In lab experiments organisms such as fruit flies have grown appendages such as antenna and legs in different parts of the body than normal by having a gene for an antenna (or leg) placed in a gene for some other body part. In real life, ‘jumping’ genes called transposons can place themselves almost anywhere in the genome. If they place themselves in a coding section they can duplicate an existing feature or produce novel features

Gene duplication followed by an indel can create a modified version of a feature. An example of this is the 125 million year old gene duplication event in the common ancestor of Arabidopsis thaliana (mustard plant) and the Antirrhinum majus (snapdragon) in which the AG gene in the A. thaliana and the PLE gene in the A. majus have both diverged from the copy and each other.

(For an example of an interesting DNA change check out the parietal eye. http://en.wikipedia.org/wiki/Parietal_eye)

In any case, since all features are built upon pre-existing features and result from modification, sometimes of the existing feature, sometimes of a duplicate, additional ‘information’ as required by the ID/Creation group is not necessary. In cases where additions to the genome are required, duplication of something as minor as a nucleotide or as major as an entire chromosome have been documented.

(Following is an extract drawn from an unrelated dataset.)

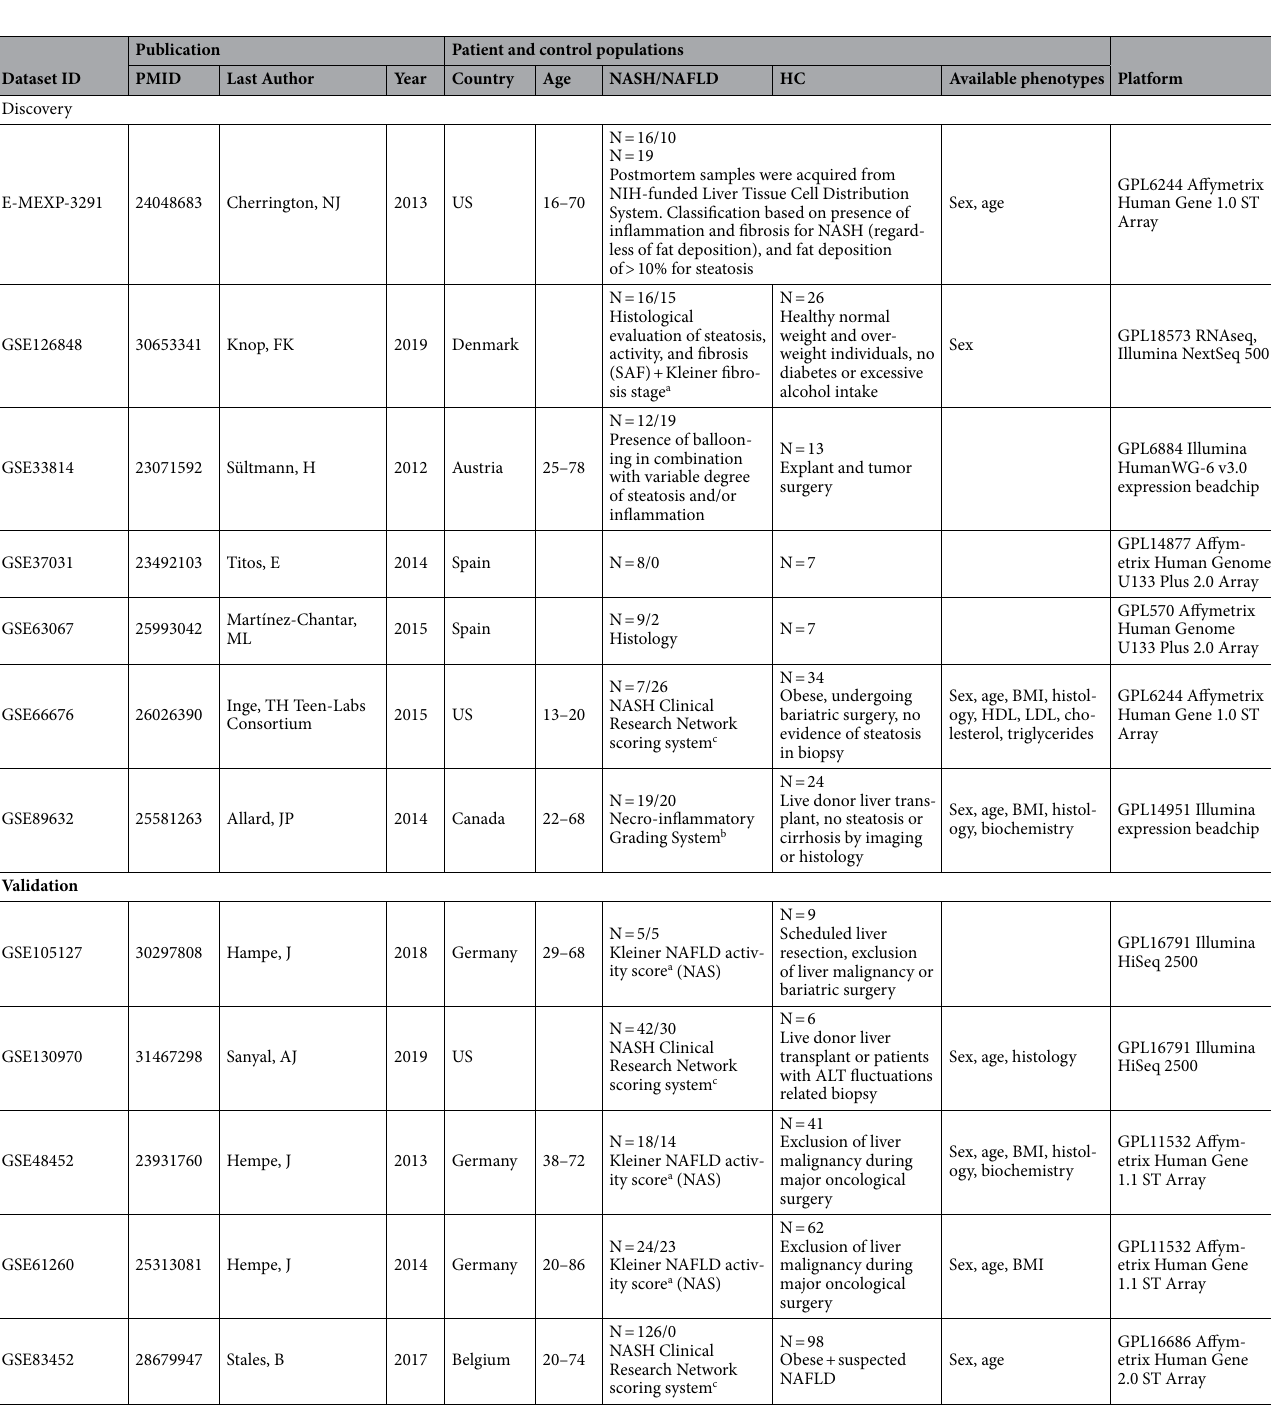
Table 1. Datasets included in multicohort analysis capture real world heterogeneity. The 12 datasets included in our analysis span multiple countries, age groups, diagnostic approaches, and technical variation in gene expression platforms. In the NASH/NAFLD and HC columns N indicates the number of samples in the relevant group. a Kleiner DE, Brunt EM 2005. b Brunt EM et al. 1999. c Xnathakos S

Even when applying an established science, Intelligent Design cannot get beyond its own ignorance, and thus dooms itself to inevitable failure.

Posted in News | 7 Comments »

7 Responses to “IDists say ‘Pass the Information’”

  1. on 25 May 2006 at 12:50 pm1Central Archivist

    I’d never heard of parietal eyes. Cool!

  2. on 25 May 2006 at 1:50 pm2VadeRetro

    Tuataras would make a good thread on some site someday as well!

  3. on 25 May 2006 at 3:12 pm3EmmaPeel

    Is the parietal eye actually produced by the eye genes?

  4. on 26 May 2006 at 8:36 pm4The Lone Beagle

    I do believe that the particular gene(s) responsible for a parietal eye is unknown. It wasn’t my intention to claim that the eye was a result of a gene copy and mutation of one of the genes resposible for the eye. It was simply intended as an example of a novel feature resulting from a simple change in DNA.

    I have made a change that fixes the problem.

  5. on 26 May 2006 at 9:02 pm5VadeRetro

    >>I do believe that the particular gene(s) responsible for a parietal eye is unknown… I have made a change that fixes the problem.

  6. on 26 May 2006 at 9:03 pm6VadeRetro

    My previous post got terminated with the quoted section. Meant to add, “Damn! You’re good!”

    (Still uncovering undocumented features (AKA bugs) of this forum software.)

  7. on 11 Sep 2006 at 3:00 am7kingprout

    no high-falutin’ comments here – this essay simply kicks ass.